■ PROVIDED TEXT ■
## START
The history of UN Security Council failure in responding to the Darfur genocide cannot easily be summarized. But there are many moments of egregious failure that give a sense of why the Khartoum regime treats the ICC and UNAMID with such contempt. We may go back to 2003, a time during which there was no response to desperate accounts of Khartoum’s systematic denial of humanitarian access or to what the UN humanitarian coordinator for Sudan reported as “ethnic cleansing” in Darfur. But it is the serial failure of the UN Security Council to ensure compliance with its own demands and measures that provides the basis for a grim synoptic history:
Resolution 1556 (July 2004) “demanded” that Khartoum disarm the Janjaweed and bring its leaders to justice. This “demand” has been contemptuously ignored for three and a half years, including during some of the most violent months of the genocide. No action has been taken by the Security Council.
Resolution 1591 (March 2005) imposed an arms embargo on Darfur, requiring that Khartoum apply to UN authorities for any movement of weapons or military supplies into Darfur. As the UN Panel of Experts on Darfur has repeatedly reported, Khartoum has in almost three years not made a single application per the terms of the Security Council resolution, even as it has transported large quantities of military weapons, equipment, and supplies into Darfur during the entire time of the arms embargo. No action has been taken by the Security Council.
Resolution 1593 (March 2005) referred to the International Criminal Court massive evidence of “crimes against humanity” in Darfur, charging the ICC to investigate and bring charges against those in violation of international law. Last month, the Security Council failed to muster the strength to pass a non-binding Presidential Statement supporting the efforts of the ICC in pursuing justice for Darfur.
## END
■ TASKS TO PERFORM ■
1. Rewrite the paragraph of the text on the Security Council and Darfur that begins "Resolution 1591 (March 2005)" as a shorter summary that keeps its main facts.
2. Retype the part of the text on the Security Council and Darfur starting at "Resolution 1593 (March" and ending at "justice for Darfur.".

■ PROVIDED INFORMATION ■
## START
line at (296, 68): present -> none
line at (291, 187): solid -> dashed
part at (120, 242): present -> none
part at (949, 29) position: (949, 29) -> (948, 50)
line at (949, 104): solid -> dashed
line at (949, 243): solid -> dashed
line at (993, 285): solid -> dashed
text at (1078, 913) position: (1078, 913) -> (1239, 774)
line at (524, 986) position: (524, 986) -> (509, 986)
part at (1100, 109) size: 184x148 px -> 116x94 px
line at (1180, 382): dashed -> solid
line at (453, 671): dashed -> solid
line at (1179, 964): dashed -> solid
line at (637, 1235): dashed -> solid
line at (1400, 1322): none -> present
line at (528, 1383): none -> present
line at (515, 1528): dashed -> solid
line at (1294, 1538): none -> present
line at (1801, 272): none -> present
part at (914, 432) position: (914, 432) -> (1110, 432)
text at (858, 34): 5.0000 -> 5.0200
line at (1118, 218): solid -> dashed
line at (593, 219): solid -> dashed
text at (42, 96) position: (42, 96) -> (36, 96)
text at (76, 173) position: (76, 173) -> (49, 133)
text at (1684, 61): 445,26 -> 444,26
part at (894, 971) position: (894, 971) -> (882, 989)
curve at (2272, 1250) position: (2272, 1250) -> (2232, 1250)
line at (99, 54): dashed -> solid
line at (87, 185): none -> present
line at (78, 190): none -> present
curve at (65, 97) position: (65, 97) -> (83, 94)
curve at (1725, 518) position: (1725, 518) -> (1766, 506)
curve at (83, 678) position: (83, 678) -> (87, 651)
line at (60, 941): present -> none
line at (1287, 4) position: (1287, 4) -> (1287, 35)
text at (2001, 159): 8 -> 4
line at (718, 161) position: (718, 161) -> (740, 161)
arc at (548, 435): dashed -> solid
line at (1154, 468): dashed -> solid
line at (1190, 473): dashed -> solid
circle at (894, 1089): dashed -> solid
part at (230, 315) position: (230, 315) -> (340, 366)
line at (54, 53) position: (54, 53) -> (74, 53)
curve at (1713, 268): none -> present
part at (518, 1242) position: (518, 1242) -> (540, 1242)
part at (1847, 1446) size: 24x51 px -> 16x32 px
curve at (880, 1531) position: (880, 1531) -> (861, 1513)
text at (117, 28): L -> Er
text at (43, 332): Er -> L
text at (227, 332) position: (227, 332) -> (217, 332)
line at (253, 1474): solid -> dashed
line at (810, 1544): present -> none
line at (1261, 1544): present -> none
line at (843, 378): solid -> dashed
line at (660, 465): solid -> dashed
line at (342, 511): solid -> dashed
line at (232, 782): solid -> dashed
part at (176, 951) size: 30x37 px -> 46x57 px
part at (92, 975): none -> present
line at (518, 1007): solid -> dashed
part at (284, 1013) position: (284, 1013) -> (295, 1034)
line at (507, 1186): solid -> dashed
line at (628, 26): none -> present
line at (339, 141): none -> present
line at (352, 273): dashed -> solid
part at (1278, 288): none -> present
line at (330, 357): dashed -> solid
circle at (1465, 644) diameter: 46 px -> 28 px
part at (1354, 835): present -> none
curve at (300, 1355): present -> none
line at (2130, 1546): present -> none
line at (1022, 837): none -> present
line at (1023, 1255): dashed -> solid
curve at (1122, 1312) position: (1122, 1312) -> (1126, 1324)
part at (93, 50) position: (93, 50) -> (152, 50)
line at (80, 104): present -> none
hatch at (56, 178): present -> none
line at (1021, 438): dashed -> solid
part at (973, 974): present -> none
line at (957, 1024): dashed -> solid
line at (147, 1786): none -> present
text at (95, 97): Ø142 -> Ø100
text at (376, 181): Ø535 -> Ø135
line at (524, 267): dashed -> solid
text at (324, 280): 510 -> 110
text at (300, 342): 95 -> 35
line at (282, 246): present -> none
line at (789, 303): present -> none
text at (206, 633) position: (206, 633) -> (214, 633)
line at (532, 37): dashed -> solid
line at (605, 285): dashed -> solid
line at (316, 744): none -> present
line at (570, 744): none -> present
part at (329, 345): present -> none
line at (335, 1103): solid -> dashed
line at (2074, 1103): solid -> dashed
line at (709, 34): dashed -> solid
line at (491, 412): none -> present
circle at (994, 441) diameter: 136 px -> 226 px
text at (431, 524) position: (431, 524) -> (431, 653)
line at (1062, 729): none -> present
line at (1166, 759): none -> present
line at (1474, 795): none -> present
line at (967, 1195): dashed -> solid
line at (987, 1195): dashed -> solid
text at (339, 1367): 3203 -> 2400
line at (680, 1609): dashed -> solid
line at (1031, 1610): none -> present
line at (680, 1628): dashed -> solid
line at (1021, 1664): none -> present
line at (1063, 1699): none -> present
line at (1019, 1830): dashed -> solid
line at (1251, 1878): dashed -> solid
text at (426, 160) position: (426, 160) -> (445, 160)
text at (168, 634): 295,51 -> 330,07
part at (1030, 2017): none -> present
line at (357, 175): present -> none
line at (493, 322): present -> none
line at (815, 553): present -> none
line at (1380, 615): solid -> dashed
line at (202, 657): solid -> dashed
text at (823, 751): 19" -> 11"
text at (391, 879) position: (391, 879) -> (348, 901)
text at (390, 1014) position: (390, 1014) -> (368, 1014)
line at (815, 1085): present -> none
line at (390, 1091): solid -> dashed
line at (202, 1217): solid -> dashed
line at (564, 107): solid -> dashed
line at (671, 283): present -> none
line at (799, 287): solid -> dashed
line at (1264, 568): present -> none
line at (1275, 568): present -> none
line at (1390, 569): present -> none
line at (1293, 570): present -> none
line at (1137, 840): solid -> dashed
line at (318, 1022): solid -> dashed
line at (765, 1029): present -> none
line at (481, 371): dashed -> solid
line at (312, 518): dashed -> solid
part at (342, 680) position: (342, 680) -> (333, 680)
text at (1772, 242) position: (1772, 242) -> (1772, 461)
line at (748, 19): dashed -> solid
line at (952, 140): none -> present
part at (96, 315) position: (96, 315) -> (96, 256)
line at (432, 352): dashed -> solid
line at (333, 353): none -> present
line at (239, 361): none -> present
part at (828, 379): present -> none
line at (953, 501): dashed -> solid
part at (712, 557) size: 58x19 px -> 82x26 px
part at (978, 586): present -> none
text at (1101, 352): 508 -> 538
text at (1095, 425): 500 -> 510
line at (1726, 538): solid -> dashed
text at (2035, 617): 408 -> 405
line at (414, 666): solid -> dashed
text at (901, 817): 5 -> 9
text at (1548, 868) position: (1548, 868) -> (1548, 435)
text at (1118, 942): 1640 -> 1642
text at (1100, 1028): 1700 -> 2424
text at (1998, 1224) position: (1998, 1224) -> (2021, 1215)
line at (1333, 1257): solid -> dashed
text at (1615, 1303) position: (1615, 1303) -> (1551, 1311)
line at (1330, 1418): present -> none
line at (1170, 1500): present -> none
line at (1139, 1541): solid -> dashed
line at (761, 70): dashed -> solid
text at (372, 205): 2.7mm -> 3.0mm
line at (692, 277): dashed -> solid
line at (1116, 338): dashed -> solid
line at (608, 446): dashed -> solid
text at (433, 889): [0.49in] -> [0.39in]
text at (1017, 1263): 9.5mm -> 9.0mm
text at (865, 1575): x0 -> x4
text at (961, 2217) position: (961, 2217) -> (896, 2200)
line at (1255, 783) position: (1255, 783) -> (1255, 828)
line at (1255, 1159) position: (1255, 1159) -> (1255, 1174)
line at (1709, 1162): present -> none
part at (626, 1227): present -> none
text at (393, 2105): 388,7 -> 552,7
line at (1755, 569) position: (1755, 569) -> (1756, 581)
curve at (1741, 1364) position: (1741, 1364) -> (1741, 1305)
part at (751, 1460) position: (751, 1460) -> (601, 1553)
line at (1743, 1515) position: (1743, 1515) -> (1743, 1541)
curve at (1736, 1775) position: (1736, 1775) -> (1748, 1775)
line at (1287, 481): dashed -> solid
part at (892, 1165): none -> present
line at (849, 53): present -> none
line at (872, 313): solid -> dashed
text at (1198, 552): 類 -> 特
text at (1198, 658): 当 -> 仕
## END
■ TASK-BY-TASK SOLUTIONS ■
1. Resolution 1591 (March 2005) placed an arms embargo on Darfur that required Khartoum to apply to UN authorities before moving any weapons or military supplies there. The UN Panel of Experts on Darfur has repeatedly reported that in almost three years Khartoum has not made a single such application, although it has moved large quantities of weapons, equipment, and supplies into Darfur throughout the embargo. The Security Council has taken no action.

2.
Resolution 1593 (March 2005) referred to the International Criminal Court massive evidence of “crimes against humanity” in Darfur, charging the ICC to investigate and bring charges against those in violation of international law. Last month, the Security Council failed to muster the strength to pass a non-binding Presidential Statement supporting the efforts of the ICC in pursuing justice for Darfur.